Requisitos do exercício =>
a) Quais são os nomes dos conselheiros tutelares mencionados na notícia sobre o Dia Nacional do Conselheiro Tutelar?
b) Como ficaria, em forma de lista e mantendo os fatos principais, o parágrafo da notícia sobre o Dia Nacional do Conselheiro Tutelar que começa com "O Conselho Tutelar da Região Norte"?
c) Escreva a continuação da notícia sobre o Dia Nacional do Conselheiro Tutelar, começando logo após a última frase apresentada.

Trecho da página =>
· · · · ·

O Conselho Tutelar da Região Norte de Caxias do Sul programou uma série de atividades para marcar o Dia Nacional do Conselheiro Tutelar, celebrado nesta quinta-feira (18). A data foi instituída pela Lei nº 11.622, de 19 de dezembro de 2007. A programação começou ainda na terça-feira(16) e segue até segunda-feira (22). Os cinco conselheiros responsáveis pelos atendimentos de bairros da Zona Norte, Marjorie Sasset, Maurício Abel, Josue Orian, Wagner Padilha e Gilmar Ferreira, visitaram escolas, centros de convivência e unidades básicas de saúde (UBSs). Os encontros foram destinados às crianças, adolescentes e aos profissionais que também identificam quando é necessário acionar o Conselho Tutelar.

· · · · ·

Dados fornecidos =>

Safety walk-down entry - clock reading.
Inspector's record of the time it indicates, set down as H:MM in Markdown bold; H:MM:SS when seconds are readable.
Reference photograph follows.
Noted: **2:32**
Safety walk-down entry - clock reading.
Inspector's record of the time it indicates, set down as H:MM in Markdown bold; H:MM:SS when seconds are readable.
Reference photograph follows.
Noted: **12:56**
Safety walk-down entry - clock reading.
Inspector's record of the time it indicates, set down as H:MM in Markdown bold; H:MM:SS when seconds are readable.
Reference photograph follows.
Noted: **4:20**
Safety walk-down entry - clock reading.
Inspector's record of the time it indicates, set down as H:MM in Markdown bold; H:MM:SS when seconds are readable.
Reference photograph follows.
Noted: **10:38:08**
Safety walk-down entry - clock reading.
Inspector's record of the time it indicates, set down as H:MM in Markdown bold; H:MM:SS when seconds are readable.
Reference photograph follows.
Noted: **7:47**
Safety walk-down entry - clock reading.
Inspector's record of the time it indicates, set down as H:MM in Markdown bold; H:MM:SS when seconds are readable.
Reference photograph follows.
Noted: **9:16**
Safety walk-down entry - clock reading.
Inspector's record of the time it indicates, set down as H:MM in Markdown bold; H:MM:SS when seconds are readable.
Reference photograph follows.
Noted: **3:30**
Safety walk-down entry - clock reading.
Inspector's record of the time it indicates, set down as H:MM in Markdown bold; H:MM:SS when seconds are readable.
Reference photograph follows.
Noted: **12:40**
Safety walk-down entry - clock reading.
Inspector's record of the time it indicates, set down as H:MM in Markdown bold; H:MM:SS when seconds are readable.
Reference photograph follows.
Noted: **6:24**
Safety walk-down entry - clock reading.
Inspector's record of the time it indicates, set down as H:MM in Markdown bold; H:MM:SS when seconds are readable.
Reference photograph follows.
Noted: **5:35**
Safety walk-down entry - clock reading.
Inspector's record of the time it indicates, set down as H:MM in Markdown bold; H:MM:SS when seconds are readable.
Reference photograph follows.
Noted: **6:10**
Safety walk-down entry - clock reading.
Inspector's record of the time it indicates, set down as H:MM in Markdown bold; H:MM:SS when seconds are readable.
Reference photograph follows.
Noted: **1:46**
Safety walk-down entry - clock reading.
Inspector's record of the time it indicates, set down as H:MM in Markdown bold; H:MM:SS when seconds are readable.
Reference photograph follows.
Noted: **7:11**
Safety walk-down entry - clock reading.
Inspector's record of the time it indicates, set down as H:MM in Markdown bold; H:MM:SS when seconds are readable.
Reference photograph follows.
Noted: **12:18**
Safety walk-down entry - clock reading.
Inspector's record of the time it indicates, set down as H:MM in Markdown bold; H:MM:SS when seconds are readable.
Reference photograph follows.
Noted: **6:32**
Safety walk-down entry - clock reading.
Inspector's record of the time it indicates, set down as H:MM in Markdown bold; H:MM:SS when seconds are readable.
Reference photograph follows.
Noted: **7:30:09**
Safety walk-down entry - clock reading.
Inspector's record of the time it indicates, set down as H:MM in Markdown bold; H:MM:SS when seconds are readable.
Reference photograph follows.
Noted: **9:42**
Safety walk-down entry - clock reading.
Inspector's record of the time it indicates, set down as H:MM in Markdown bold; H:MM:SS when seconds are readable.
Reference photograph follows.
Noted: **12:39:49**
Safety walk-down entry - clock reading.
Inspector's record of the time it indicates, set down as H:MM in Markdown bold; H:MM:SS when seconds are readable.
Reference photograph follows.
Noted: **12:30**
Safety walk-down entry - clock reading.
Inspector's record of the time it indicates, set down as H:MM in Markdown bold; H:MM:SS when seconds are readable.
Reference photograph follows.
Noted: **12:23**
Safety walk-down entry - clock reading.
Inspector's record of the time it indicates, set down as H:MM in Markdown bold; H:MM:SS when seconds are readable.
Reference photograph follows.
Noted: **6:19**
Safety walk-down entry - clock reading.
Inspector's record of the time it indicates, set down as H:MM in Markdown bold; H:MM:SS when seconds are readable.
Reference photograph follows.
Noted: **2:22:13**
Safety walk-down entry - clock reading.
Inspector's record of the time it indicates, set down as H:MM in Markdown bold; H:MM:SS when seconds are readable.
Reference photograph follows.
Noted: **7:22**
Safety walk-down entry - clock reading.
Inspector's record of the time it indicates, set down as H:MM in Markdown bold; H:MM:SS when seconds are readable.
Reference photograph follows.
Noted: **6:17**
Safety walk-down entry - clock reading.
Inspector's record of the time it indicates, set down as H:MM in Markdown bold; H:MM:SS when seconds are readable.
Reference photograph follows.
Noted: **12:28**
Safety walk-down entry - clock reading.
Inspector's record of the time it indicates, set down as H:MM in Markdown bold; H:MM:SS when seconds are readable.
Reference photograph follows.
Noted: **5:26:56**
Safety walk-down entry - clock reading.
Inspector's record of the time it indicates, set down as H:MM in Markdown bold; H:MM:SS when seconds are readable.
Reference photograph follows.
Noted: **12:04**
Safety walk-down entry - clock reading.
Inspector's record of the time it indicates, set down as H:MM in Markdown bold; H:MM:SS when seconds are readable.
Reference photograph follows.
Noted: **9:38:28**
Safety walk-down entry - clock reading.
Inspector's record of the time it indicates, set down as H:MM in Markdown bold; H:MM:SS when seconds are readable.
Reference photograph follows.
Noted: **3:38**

· · · · ·

Resultados em ordem =>
a) Marjorie Sasset, Maurício Abel, Josue Orian, Wagner Padilha e Gilmar Ferreira.

b)
- O Conselho Tutelar da Região Norte de Caxias do Sul organizou atividades pelo Dia Nacional do Conselheiro Tutelar, celebrado na quinta-feira (18).
- A data foi criada pela Lei nº 11.622, de 19 de dezembro de 2007.
- A programação vai de terça-feira (16) a segunda-feira (22).
- Os cinco conselheiros da Zona Norte (Marjorie Sasset, Maurício Abel, Josue Orian, Wagner Padilha e Gilmar Ferreira) visitaram escolas, centros de convivência e UBSs.
- Os encontros se destinaram a crianças, adolescentes e profissionais que também identificam quando é preciso acionar o Conselho Tutelar.

c)
Durante a manhã desta quarta-feira (17) a reportagem acompanhou os conselheiros Marjorie Sasset e Maurício Abel em visita ao Serviço de Convivência e Fortalecimento de Vínculos (SCFV) Irmão Sol, no loteamento Campos da Serra. Lá, são atendidos 80 crianças e adolescentes em situação de vulnerabilidade social. Sentadas em um círculo, todos ficaram atentos quando Abel questionou se sabiam o que é o Conselho Tutelar e em que momento é acionado.
— Se a criança não vai para a escola, o Conselho Tutelar tira dos pais — disse um menino.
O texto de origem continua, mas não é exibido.